*** Material to process ***

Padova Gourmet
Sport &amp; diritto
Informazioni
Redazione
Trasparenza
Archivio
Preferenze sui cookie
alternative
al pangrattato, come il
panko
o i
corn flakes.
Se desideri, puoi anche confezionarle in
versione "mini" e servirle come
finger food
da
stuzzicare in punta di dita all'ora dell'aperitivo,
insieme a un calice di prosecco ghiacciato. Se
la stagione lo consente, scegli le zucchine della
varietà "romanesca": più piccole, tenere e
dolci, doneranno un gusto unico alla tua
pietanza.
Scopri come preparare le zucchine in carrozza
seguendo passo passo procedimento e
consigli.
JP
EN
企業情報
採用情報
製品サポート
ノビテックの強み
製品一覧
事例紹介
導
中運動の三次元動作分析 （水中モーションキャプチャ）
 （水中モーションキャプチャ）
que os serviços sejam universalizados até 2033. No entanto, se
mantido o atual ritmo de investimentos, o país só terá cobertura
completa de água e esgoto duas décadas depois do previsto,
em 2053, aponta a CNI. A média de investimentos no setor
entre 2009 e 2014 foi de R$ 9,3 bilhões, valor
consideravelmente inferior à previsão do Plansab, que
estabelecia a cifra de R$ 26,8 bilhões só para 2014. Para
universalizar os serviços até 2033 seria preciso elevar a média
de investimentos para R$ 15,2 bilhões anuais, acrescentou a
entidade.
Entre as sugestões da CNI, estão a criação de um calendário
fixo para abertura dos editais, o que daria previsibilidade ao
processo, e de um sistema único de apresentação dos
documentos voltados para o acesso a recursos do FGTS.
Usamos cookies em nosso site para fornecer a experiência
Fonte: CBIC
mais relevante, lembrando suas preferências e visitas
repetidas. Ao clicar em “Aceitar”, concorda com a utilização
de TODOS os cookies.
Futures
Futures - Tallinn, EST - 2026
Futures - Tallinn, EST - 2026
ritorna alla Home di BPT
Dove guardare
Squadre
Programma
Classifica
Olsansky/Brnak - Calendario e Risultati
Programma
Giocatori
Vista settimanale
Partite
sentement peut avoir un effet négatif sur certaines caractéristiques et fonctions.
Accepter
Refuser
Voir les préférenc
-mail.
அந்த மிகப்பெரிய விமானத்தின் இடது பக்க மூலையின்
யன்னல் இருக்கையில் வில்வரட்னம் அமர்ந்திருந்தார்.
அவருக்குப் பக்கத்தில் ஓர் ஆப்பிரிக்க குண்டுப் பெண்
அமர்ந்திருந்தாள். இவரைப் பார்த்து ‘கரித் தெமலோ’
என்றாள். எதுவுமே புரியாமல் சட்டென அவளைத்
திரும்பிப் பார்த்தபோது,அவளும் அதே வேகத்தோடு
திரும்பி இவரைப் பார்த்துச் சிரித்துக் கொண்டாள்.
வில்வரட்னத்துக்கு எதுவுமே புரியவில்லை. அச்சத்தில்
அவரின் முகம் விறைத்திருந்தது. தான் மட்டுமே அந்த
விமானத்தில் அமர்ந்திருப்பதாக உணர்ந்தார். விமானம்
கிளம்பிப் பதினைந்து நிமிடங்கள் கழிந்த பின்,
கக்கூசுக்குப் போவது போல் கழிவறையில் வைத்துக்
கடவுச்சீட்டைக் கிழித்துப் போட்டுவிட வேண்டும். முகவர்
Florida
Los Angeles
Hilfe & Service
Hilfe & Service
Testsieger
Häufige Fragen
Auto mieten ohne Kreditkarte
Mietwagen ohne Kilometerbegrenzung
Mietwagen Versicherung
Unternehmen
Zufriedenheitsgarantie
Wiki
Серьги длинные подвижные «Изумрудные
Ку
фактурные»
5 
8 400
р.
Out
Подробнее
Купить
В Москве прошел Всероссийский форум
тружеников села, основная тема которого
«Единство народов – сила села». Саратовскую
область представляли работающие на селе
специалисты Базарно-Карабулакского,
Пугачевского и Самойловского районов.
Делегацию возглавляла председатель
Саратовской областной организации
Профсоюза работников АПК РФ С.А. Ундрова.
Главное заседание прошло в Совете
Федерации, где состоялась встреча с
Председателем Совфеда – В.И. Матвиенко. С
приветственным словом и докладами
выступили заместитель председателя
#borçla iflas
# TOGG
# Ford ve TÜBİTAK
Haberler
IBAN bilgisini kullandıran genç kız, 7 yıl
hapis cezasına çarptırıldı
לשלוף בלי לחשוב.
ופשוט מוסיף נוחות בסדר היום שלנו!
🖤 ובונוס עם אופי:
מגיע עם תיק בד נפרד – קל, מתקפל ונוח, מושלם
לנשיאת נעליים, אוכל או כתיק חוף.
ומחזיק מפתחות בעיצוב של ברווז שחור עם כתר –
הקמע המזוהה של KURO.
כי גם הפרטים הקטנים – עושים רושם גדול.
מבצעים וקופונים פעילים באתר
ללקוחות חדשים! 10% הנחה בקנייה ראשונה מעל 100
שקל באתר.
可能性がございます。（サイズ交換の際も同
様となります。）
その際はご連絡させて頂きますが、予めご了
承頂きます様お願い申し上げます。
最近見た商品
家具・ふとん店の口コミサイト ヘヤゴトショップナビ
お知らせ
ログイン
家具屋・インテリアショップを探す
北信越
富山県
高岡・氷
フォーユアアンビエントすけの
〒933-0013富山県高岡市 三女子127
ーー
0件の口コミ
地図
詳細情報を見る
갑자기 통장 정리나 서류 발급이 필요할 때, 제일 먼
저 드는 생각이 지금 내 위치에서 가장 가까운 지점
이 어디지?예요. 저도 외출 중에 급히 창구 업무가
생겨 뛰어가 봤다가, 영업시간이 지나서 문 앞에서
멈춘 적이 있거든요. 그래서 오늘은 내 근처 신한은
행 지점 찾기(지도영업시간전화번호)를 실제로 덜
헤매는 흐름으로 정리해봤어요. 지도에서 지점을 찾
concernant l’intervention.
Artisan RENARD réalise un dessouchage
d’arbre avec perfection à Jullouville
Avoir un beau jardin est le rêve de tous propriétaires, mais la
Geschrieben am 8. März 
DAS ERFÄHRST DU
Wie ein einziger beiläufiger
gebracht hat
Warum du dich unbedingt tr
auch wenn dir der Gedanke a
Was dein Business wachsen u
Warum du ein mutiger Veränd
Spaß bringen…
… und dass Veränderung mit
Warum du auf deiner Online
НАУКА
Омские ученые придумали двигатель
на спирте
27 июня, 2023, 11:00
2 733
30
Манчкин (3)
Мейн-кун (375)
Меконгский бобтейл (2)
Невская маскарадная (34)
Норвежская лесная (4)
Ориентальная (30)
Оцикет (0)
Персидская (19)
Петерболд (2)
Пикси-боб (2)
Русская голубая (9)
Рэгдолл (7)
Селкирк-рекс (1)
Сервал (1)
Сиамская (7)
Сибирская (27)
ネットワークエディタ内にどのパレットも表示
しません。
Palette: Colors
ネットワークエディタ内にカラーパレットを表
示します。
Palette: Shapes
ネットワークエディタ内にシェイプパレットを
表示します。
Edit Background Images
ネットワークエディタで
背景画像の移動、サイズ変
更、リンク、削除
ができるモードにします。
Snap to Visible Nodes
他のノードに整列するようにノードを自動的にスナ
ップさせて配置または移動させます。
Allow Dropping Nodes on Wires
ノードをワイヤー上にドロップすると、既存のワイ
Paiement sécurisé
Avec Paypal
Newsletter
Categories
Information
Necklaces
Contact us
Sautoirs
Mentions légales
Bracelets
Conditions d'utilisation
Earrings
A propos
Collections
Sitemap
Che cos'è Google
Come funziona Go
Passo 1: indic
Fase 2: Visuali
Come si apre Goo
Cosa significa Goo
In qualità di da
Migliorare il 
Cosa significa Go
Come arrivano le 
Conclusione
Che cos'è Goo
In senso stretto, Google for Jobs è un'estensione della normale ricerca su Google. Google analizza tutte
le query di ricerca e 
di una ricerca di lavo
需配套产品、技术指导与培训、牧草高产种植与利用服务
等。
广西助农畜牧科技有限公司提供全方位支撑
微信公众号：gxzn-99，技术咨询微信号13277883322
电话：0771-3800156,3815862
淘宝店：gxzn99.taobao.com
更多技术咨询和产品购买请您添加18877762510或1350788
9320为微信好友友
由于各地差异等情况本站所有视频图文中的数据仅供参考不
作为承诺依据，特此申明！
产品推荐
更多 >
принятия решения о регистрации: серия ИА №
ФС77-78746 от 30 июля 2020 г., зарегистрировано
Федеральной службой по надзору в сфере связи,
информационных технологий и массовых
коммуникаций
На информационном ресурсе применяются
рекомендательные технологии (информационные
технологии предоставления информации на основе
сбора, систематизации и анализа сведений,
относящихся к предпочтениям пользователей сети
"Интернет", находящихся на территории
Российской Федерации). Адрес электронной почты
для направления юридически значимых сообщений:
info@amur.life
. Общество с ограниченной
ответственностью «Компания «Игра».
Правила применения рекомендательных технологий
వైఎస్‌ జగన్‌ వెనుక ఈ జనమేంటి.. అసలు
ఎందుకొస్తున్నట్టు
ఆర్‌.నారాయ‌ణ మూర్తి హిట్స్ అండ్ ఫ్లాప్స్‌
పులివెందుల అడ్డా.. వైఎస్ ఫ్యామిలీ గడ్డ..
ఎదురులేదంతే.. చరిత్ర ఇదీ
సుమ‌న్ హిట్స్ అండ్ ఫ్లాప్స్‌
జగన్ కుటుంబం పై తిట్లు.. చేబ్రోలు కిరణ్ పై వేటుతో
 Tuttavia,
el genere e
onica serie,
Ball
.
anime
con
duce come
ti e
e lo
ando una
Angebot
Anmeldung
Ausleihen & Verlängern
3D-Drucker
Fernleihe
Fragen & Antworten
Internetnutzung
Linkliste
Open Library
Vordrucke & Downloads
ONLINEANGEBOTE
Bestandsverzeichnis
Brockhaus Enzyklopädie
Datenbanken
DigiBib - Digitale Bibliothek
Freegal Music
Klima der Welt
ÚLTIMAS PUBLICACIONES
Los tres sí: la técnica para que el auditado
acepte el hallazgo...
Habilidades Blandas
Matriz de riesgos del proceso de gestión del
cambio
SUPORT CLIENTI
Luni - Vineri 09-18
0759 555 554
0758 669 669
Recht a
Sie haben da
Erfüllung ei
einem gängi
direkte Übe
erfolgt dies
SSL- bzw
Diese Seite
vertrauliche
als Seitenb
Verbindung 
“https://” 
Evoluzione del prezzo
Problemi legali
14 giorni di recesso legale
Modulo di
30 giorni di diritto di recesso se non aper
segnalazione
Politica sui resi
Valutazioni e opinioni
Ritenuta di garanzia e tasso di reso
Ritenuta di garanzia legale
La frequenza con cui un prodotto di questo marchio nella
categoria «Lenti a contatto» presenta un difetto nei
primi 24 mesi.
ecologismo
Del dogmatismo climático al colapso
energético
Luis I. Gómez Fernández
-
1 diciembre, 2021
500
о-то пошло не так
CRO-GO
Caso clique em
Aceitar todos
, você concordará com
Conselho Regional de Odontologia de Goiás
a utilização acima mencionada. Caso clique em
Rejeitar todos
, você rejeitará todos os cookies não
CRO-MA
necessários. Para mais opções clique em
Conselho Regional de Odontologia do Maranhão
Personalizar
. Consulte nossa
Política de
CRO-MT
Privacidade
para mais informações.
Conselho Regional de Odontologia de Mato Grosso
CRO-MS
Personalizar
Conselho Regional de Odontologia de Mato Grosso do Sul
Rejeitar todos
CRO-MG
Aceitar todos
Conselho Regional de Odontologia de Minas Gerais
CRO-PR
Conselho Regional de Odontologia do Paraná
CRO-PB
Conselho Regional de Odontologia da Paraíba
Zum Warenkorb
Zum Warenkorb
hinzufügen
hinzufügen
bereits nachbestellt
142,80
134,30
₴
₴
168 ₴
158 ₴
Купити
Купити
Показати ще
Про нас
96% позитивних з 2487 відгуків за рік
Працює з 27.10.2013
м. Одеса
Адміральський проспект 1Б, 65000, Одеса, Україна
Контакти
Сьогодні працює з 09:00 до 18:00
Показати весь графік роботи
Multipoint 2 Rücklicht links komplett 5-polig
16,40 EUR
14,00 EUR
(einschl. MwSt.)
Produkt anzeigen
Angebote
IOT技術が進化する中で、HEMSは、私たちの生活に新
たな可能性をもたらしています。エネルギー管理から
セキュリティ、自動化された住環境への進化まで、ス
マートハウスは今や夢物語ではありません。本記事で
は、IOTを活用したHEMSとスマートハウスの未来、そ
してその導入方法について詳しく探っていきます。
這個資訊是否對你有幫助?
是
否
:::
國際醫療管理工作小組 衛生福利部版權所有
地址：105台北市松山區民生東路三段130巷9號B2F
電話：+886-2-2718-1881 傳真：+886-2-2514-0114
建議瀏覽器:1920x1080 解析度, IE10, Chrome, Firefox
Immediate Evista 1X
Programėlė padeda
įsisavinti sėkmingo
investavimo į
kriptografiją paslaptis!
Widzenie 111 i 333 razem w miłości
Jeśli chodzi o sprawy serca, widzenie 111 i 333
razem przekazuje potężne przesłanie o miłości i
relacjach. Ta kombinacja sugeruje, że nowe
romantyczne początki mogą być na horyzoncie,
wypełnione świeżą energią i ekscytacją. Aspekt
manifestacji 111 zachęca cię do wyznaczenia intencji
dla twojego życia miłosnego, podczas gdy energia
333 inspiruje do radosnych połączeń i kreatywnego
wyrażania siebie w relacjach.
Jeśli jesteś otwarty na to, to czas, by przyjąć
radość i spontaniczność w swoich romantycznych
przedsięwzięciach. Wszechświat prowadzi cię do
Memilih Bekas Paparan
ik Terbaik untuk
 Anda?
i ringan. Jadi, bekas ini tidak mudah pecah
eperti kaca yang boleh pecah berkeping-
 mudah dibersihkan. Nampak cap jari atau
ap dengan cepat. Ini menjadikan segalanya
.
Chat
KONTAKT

*** End of Material to process ***

• Directions for this task:
Copy out, word for word, the part of the entries above that begins at the line with "concernant l’intervention." and ends at the line with "gebracht hat", including both.

• Answer to the problem:
concernant l’intervention.
Artisan RENARD réalise un dessouchage
d’arbre avec perfection à Jullouville
Avoir un beau jardin est le rêve de tous propriétaires, mais la
Geschrieben am 8. März 
DAS ERFÄHRST DU
Wie ein einziger beiläufiger
gebracht hat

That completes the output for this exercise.